Sometimes the best part of building something is getting to rebuild it again a little farther down the line. Don’t tell anyone, but sometimes when we start a project we don’t even know where the end is going to be. It’s a starting point, not an end destination. Who wants to do something once when you could do it twice? Maybe even three times for good measure?
That’s what happened when [Ryan] decided to build a wireless “party button” for his kids. Tied into his Home Assistant automation system, a smack of the button plays music throughout the house and starts changing the colors on his Philips Hue lights. His initial version worked well enough, but in the video after the break, he walks through the evolution of this one-off gadget into a general purpose IoT interface he can use for other projects.
The general idea is pretty simple, the big physical button on the top of the device resets the internal ESP8266, which is programmed to connect to his home WiFi and send a signal to his MQTT server. In the earlier versions of the button there was quite a bit of support electronics to handle converting the momentary action of the button to a “hard” power control for the ESP8266. But as the design progressed, [Ryan] realized he could put the ESP8266 to deep sleep after it sends the signal, and just use the switch to trigger a reset on the chip.
Additional improvements in the newer version of the button include switching from alkaline AA batteries to a rechargeable lithium-ion pack, and even switching over to a bare ESP8266 rather than the NodeMCU development board he was using for the first iteration.
For another take on MQTT home automation with the ESP8266, check out this automatic garage door control system. If the idea of triggering a party at the push of a button has your imagination going, we’ve seen some elaborate versions of that idea as well.
Large buttons on multiple boxes…
Let’s play Jeopardy!
I’ve thought about doing just that and couldn’t think of a way to make it work fairly..
Anyone have a good way to guarantee which button was pushed first? When you’re sending an MQTT signal through your wifi, one push could take 5ms and the next 3 seconds.
Rather than depending on when the messages are received you could send the time with each message.
The time doesn’t have to be exact with the real time. Just a system time.
It might also need to be synced by wire at startup.
This would need a RTC for each controller but would solve the problem.
More on that, you could avoid the needing to be synced every time by making sure the RTCs don’t lose power. And the only time the controllers request a sync is after the RTC loses power(or a certain amount of time has passed).
However to be safe syncing the controllers each time assures the controller times are accurate
Could you have them all sync with NTP on bootum for a timestamp?
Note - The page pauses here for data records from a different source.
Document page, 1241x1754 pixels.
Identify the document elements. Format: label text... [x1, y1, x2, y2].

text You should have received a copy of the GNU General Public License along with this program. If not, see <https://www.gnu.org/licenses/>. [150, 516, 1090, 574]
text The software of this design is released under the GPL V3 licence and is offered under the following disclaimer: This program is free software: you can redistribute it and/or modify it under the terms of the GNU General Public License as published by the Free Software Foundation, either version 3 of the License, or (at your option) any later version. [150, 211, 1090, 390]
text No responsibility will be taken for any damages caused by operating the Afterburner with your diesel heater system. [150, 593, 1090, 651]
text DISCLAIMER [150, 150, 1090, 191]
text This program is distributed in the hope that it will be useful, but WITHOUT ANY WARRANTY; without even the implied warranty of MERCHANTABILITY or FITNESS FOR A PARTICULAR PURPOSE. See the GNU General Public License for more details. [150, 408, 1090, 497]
Do you know if an RTC that has a resolution better than 1 second? Imagine a game of jeopardy where player 1 pushes the button 0.9 seconds before player 2 yet player 2 wins the race. And it still wouldn’t help. Even a precision RTC like the DS3231 drifts 0.1 seconds/day. Since the worst case is 2 buttons drift opposite directions, that’s a 0.2 second/day error growing.
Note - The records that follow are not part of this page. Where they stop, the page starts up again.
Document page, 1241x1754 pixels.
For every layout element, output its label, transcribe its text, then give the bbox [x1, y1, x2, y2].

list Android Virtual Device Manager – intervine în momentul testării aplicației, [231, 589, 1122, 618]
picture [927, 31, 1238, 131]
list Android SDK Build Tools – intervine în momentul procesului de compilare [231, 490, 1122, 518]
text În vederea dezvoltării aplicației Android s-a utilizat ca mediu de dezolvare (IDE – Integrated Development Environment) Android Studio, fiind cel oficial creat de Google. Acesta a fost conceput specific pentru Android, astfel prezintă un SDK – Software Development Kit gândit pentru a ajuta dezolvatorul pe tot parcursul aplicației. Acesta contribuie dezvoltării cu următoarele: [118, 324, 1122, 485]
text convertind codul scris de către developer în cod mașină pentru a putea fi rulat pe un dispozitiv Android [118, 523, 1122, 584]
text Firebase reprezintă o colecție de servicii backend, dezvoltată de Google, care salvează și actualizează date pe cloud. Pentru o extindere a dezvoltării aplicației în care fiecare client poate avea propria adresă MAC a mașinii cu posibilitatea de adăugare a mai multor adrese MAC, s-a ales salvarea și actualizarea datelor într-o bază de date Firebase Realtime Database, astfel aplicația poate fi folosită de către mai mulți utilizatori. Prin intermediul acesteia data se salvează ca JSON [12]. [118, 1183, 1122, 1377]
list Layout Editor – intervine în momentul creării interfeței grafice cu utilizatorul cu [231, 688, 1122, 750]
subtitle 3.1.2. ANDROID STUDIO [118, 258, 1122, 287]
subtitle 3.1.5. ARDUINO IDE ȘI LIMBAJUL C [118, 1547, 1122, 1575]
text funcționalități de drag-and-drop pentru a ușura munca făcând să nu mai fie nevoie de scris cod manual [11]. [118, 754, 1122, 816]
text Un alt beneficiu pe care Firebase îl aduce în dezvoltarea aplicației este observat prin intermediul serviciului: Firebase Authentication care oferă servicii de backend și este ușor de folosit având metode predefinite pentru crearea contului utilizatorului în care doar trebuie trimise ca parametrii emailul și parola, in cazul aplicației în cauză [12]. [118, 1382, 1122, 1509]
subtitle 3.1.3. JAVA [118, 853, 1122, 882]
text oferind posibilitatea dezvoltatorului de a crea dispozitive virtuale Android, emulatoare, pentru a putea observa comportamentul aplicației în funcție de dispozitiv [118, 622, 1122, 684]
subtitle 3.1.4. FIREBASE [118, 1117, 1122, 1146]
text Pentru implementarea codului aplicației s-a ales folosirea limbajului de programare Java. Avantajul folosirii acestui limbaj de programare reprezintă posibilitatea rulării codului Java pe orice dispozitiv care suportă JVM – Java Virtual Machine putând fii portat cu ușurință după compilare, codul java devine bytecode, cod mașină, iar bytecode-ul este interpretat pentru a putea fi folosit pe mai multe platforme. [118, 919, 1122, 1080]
NTP also doesn’t work for the exact same reason I can’t rely on the message arrival time; you don’t know how long it takes to receive the time stamp and network time can easily be out a couple of seconds.
I considered syncing system time, a phototransistor on each slave and a 3-watt LED “flash” would be even easier than a wire but feels like a clunky solution. You actually wouldn’t need an RTC. Just pass the number of milliseconds since the flash with the button press message.
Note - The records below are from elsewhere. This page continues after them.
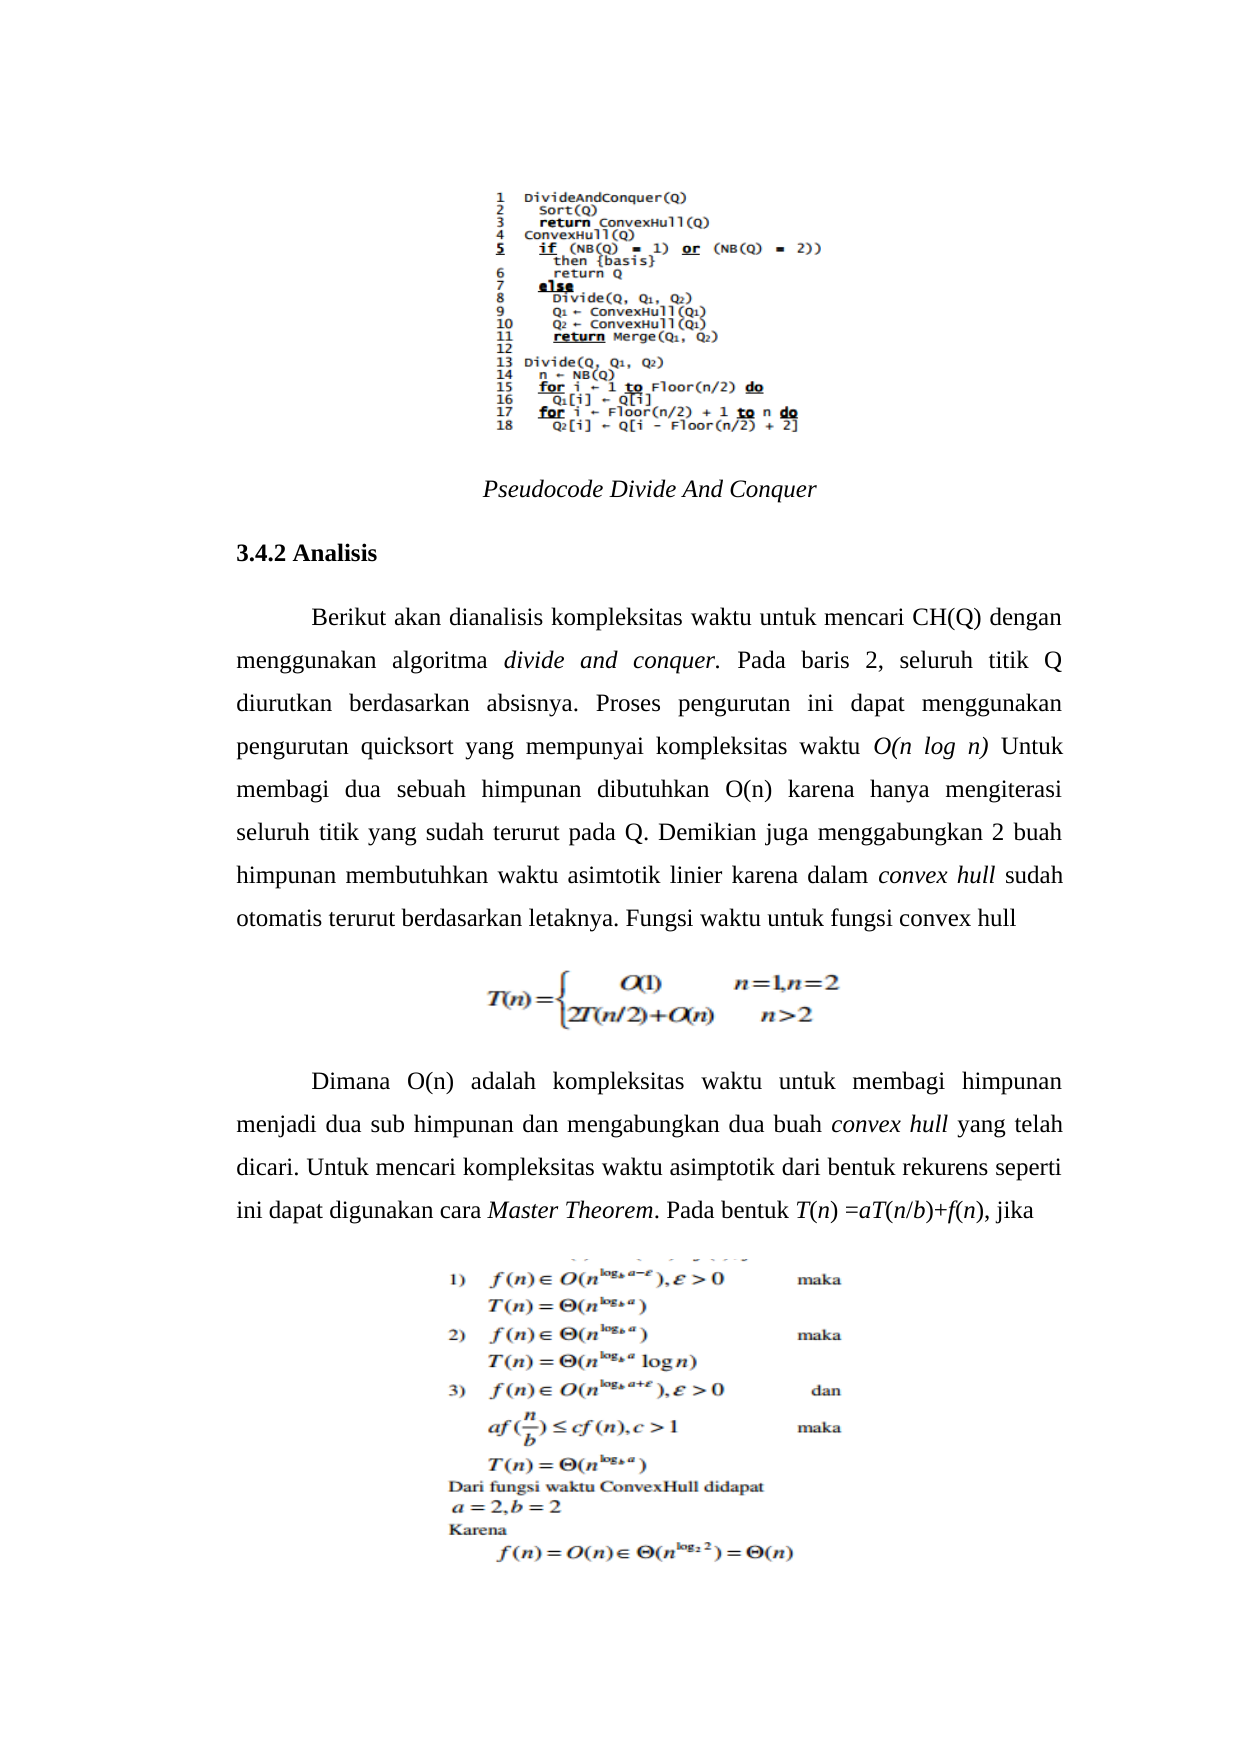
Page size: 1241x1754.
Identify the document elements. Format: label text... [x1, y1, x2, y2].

picture [431, 1259, 869, 1568]
text 3.4.2 Analisis [236, 538, 1063, 566]
text Dimana O(n) adalah kompleksitas waktu untuk membagi himpunan menjadi dua sub himpunan dan mengabungkan dua buah convex hull yang telah dicari. Untuk mencari kompleksitas waktu asimptotik dari bentuk rekurens seperti ini dapat digunakan cara Master Theorem. Pada bentuk T(n) =aT(n/b)+f(n), jika [236, 1066, 1063, 1224]
text Pseudocode Divide And Conquer [236, 474, 1063, 502]
picture [478, 177, 821, 439]
picture [466, 967, 909, 1032]
text Berikut akan dianalisis kompleksitas waktu untuk mencari CH(Q) dengan menggunakan algoritma divide and conquer. Pada baris 2, seluruh titik Q diurutkan berdasarkan absisnya. Proses pengurutan ini dapat menggunakan pengurutan quicksort yang mempunyai kompleksitas waktu O(n log n) Untuk membagi dua sebuah himpunan dibutuhkan O(n) karena hanya mengiterasi seluruh titik yang sudah terurut pada Q. Demikian juga menggabungkan 2 buah himpunan membutuhkan waktu asimtotik linier karena dalam convex hull sudah otomatis terurut berdasarkan letaknya. Fungsi waktu untuk fungsi convex hull [236, 602, 1063, 932]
What if you just used a soft latching circuit like this one:
https://macrofab.com/blog/power-control-product-starting-stopping-electrons/
Then you could save more power as the voltage regulator could be turned off while when not in use..
I like the design though, pretty cool to see the different designs.
Chris, I’ve got an esp12 based switch to control random stuff around the house that uses a soft latching circuit. If anyone wants to make one for themselves, https://bitbucket.org/deepfryed/espswitch/src/dda66e427baeec76c319740d5669cf691498ba19?at=master
I think this implementation is again, much more power efficient:
https://www.youtube.com/watch?v=nbMfb0dIvYc
It completely disconnects the battery when not in only. And latches the battery long enough to send the message when te button is pressed.
So maybe a suggestion form V3 ;)
Neat solution. A purely mechanical alternative to the relay would be a button that after pressed in has some friction so only slowly flips back up again, taking just enough time for the ESP8266 to get on the wifi and be detected.
First version seems way over-engineered, and second version only marginally better. With respect to the creator of this project, really seems like they are just getting their feet wet in this kind of thing and coming up with “novel” solutions that really don’t make a whole lot of sense.